▶ _PROBLEM_
In the Gluster mailing list post below, copy word for word the passage starting at "On Tue, Apr" and ending at "for maintenance today.".

___ SELECTED EXTRACT

[Gluster-users] performance.cache-size for high-RAM clients/servers, other tweaks for performance, and improvements to Gluster docs

Wed Apr 18 04:54:44 UTC 2018

Just saw a recently posted issue by Serkan Çoban that looks very similar:
http://lists.gluster.org/pipermail/gluster-users/2018-April/033915.html

Sincerely,
Artem

--
Founder, Android Police <http://www.androidpolice.com>, APK Mirror
<http://www.apkmirror.com/>, Illogical Robot LLC
beerpla.net | +ArtemRussakovskii
<https://plus.google.com/+ArtemRussakovskii> | @ArtemR
<http://twitter.com/ArtemR>

On Tue, Apr 17, 2018 at 9:44 PM, Artem Russakovskii <archon810 at gmail.com>
wrote:

> Following up here on a related and very serious for us issue.
>
> I took down one of the 4 replicate gluster servers for maintenance today.

______
___ EXTRACTED RECORDS

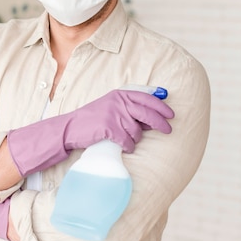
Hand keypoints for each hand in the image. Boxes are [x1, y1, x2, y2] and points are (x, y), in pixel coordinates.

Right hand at [7, 89, 173, 176]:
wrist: (70, 128)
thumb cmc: (92, 120)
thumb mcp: (110, 107)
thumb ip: (130, 107)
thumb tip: (155, 113)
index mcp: (119, 94)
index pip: (147, 98)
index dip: (161, 106)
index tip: (171, 114)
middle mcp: (118, 102)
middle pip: (148, 113)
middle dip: (161, 123)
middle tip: (169, 130)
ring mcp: (114, 115)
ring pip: (137, 132)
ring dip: (134, 138)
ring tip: (124, 138)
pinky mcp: (110, 128)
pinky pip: (128, 141)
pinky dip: (127, 146)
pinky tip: (122, 145)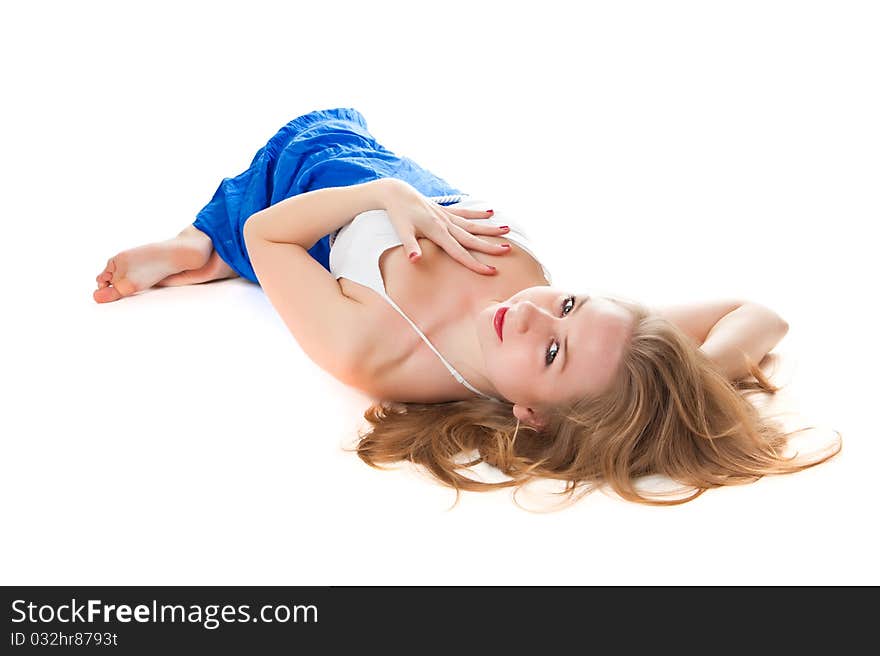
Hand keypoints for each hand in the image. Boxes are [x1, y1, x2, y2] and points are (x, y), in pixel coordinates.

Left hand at [378, 178, 511, 274]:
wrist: (396, 192)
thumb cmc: (398, 214)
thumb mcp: (401, 230)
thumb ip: (410, 246)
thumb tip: (414, 260)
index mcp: (438, 232)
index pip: (459, 252)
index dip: (475, 263)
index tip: (490, 271)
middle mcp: (446, 223)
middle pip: (471, 238)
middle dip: (489, 246)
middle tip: (507, 250)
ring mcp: (447, 216)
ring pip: (472, 224)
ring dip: (489, 228)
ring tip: (507, 229)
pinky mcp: (445, 210)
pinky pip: (464, 213)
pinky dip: (477, 213)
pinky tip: (490, 212)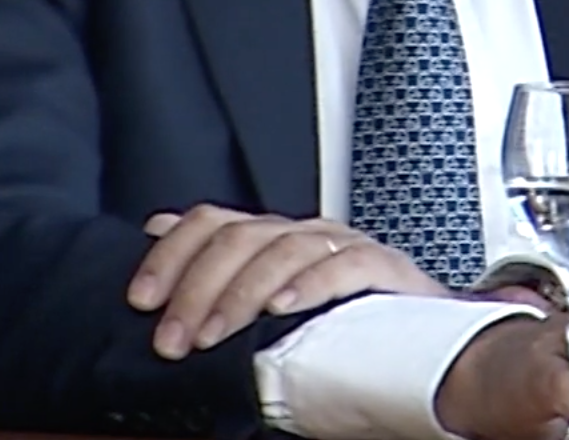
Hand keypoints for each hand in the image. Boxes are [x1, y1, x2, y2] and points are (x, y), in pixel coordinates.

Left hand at [127, 205, 448, 357]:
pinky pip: (344, 267)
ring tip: (216, 334)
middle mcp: (304, 232)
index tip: (141, 300)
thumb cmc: (341, 331)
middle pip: (238, 238)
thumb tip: (155, 243)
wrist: (428, 346)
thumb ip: (220, 278)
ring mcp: (344, 246)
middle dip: (196, 289)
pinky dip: (309, 285)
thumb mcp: (269, 308)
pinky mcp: (385, 269)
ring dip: (240, 295)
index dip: (170, 255)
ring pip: (282, 249)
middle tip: (174, 339)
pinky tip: (283, 309)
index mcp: (272, 237)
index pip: (210, 222)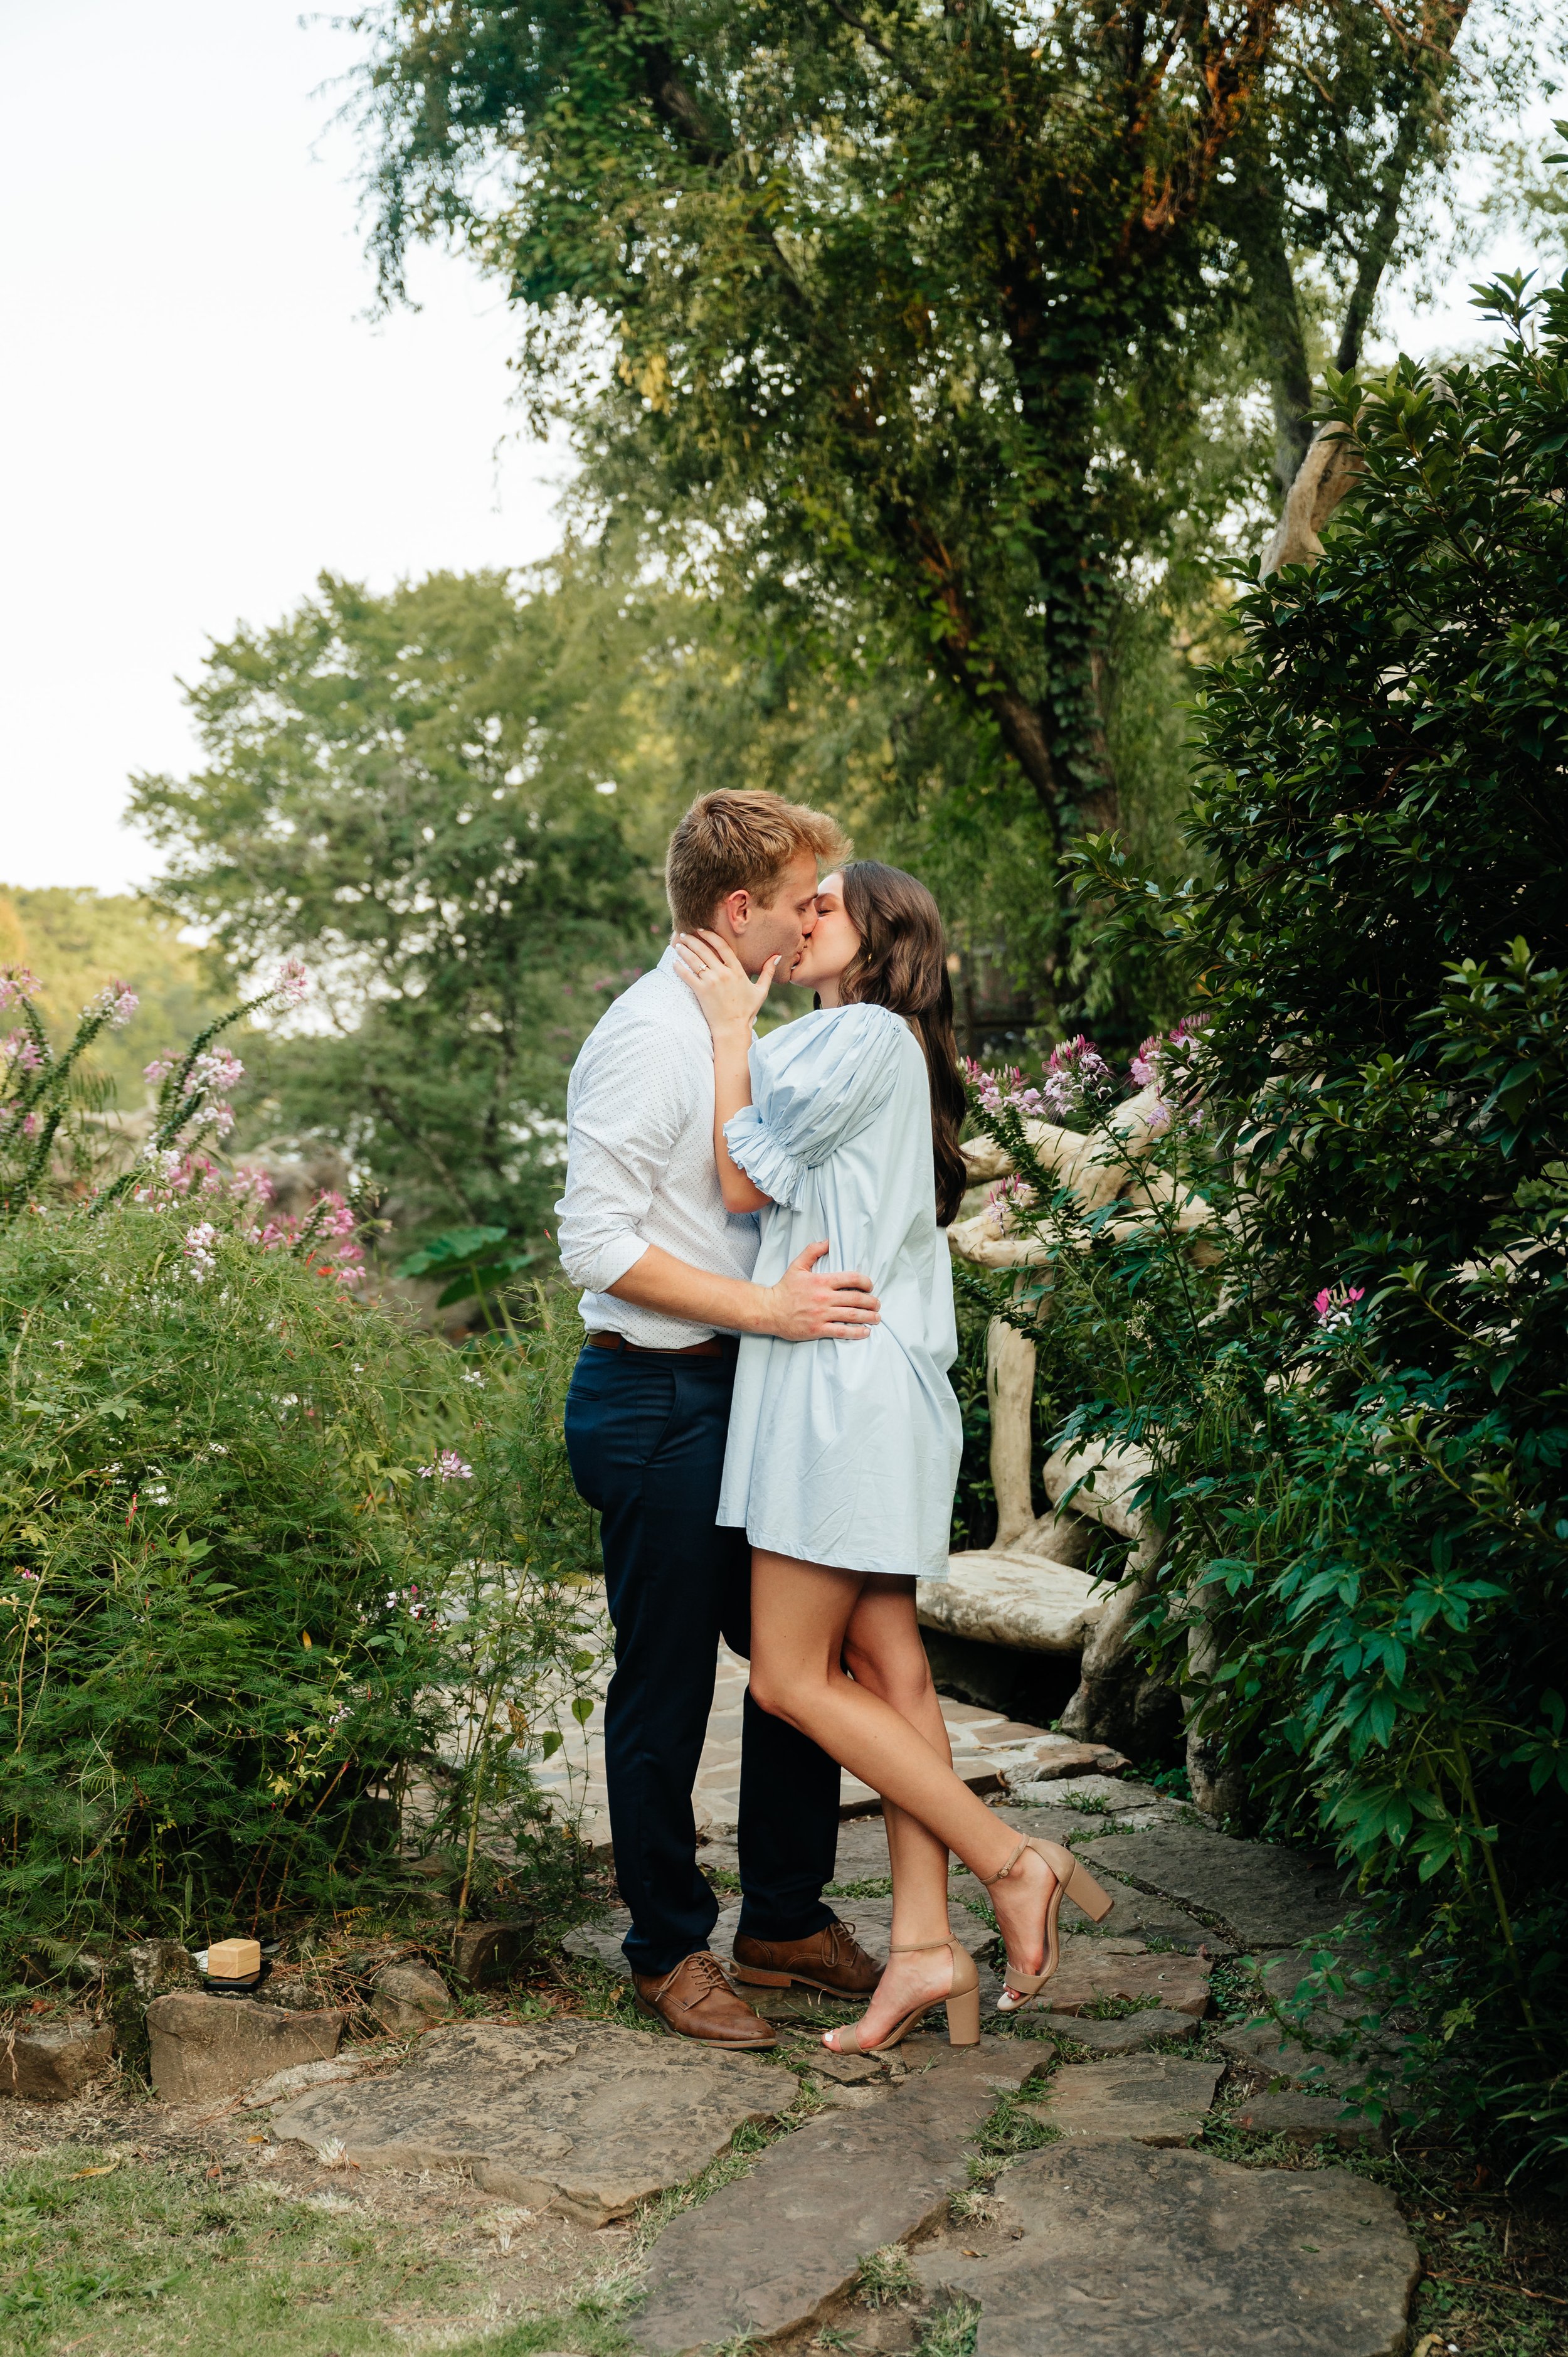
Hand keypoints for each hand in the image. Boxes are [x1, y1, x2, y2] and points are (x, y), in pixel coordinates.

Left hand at [672, 929, 779, 1037]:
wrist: (733, 1028)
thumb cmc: (747, 1010)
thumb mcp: (761, 990)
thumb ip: (767, 972)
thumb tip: (776, 956)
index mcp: (737, 971)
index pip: (723, 946)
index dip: (711, 936)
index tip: (702, 930)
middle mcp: (724, 974)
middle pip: (705, 950)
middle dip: (693, 940)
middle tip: (684, 935)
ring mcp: (712, 982)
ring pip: (695, 961)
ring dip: (684, 951)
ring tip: (677, 945)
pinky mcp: (701, 992)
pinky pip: (687, 976)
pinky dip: (679, 968)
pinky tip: (674, 962)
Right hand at [762, 1241, 879, 1341]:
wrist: (769, 1310)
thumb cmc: (784, 1288)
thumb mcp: (797, 1266)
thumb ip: (813, 1251)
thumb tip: (828, 1241)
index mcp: (821, 1281)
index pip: (851, 1279)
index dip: (866, 1282)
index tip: (870, 1286)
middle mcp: (824, 1298)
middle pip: (856, 1299)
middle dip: (871, 1302)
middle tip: (877, 1303)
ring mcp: (821, 1315)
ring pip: (852, 1315)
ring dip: (868, 1316)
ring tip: (877, 1317)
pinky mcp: (818, 1329)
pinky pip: (841, 1331)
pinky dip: (856, 1332)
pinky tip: (866, 1332)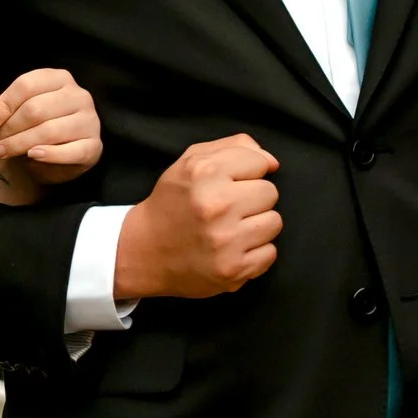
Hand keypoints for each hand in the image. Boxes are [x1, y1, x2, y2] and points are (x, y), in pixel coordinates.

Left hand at [0, 68, 103, 201]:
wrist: (51, 162)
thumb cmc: (31, 131)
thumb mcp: (10, 116)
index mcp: (58, 79)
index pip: (27, 85)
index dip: (2, 106)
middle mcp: (79, 95)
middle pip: (36, 109)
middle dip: (8, 129)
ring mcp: (90, 120)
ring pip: (49, 131)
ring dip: (19, 144)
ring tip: (0, 153)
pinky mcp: (94, 146)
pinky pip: (71, 151)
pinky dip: (49, 154)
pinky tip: (32, 156)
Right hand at [112, 134, 281, 299]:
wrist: (143, 250)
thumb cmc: (172, 203)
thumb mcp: (191, 161)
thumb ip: (234, 147)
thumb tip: (271, 161)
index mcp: (205, 172)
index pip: (260, 162)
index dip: (248, 172)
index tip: (230, 184)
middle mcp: (217, 205)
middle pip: (270, 193)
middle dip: (253, 199)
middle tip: (229, 208)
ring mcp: (226, 240)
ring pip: (274, 222)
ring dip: (257, 225)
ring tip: (232, 228)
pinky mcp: (233, 269)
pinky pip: (270, 253)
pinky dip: (255, 252)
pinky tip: (233, 249)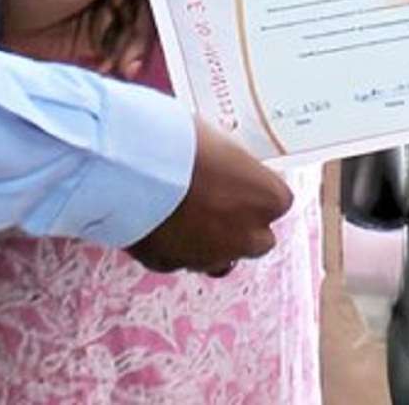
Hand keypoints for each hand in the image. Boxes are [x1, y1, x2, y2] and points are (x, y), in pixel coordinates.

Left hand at [0, 0, 187, 75]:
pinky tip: (108, 68)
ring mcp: (110, 1)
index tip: (190, 5)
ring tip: (121, 68)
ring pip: (142, 27)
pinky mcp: (99, 31)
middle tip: (134, 56)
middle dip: (147, 30)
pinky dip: (119, 59)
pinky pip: (124, 46)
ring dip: (133, 49)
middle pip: (155, 0)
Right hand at [130, 119, 294, 274]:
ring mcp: (209, 257)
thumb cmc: (180, 143)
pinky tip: (159, 222)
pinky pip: (181, 259)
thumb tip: (226, 165)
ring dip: (211, 241)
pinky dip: (175, 246)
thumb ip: (232, 164)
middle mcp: (247, 237)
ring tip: (185, 214)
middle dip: (242, 226)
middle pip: (258, 239)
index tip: (240, 180)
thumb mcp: (219, 140)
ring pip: (220, 257)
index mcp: (268, 199)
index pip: (278, 201)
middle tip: (218, 202)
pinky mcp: (172, 267)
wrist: (130, 171)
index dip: (257, 191)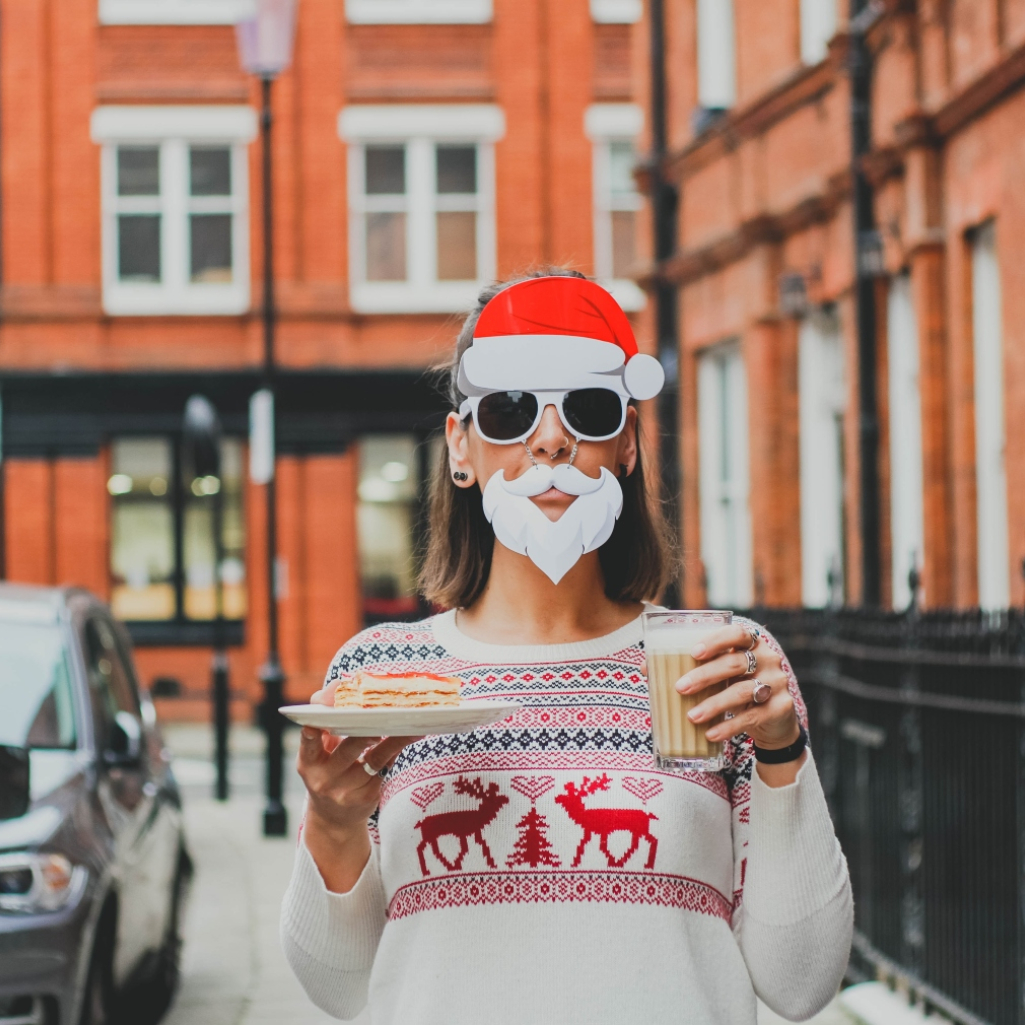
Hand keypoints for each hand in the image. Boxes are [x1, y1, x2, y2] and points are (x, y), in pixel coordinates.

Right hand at [297, 679, 422, 891]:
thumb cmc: (328, 770)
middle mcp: (324, 778)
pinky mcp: (367, 797)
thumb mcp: (319, 752)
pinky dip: (397, 750)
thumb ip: (327, 724)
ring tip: (411, 726)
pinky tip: (411, 737)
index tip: (313, 725)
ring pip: (374, 759)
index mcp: (309, 762)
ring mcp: (346, 791)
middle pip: (348, 749)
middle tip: (379, 718)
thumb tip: (341, 688)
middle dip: (364, 734)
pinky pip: (385, 768)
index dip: (310, 735)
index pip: (309, 745)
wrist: (333, 818)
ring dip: (394, 740)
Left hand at [675, 623, 799, 750]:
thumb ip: (692, 667)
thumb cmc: (737, 687)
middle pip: (735, 663)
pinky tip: (710, 734)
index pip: (738, 633)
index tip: (693, 652)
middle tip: (679, 688)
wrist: (775, 718)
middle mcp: (768, 659)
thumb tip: (645, 666)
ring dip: (714, 704)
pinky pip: (751, 717)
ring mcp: (777, 683)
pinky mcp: (780, 708)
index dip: (716, 641)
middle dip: (704, 675)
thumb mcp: (720, 674)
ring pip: (742, 691)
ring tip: (691, 716)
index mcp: (752, 643)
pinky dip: (728, 726)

______

▶ _REPLY_
On Tue, Apr 17, 2018 at 9:44 PM, Artem Russakovskii <archon810 at gmail.com>
wrote:

> Following up here on a related and very serious for us issue.
>
> I took down one of the 4 replicate gluster servers for maintenance today.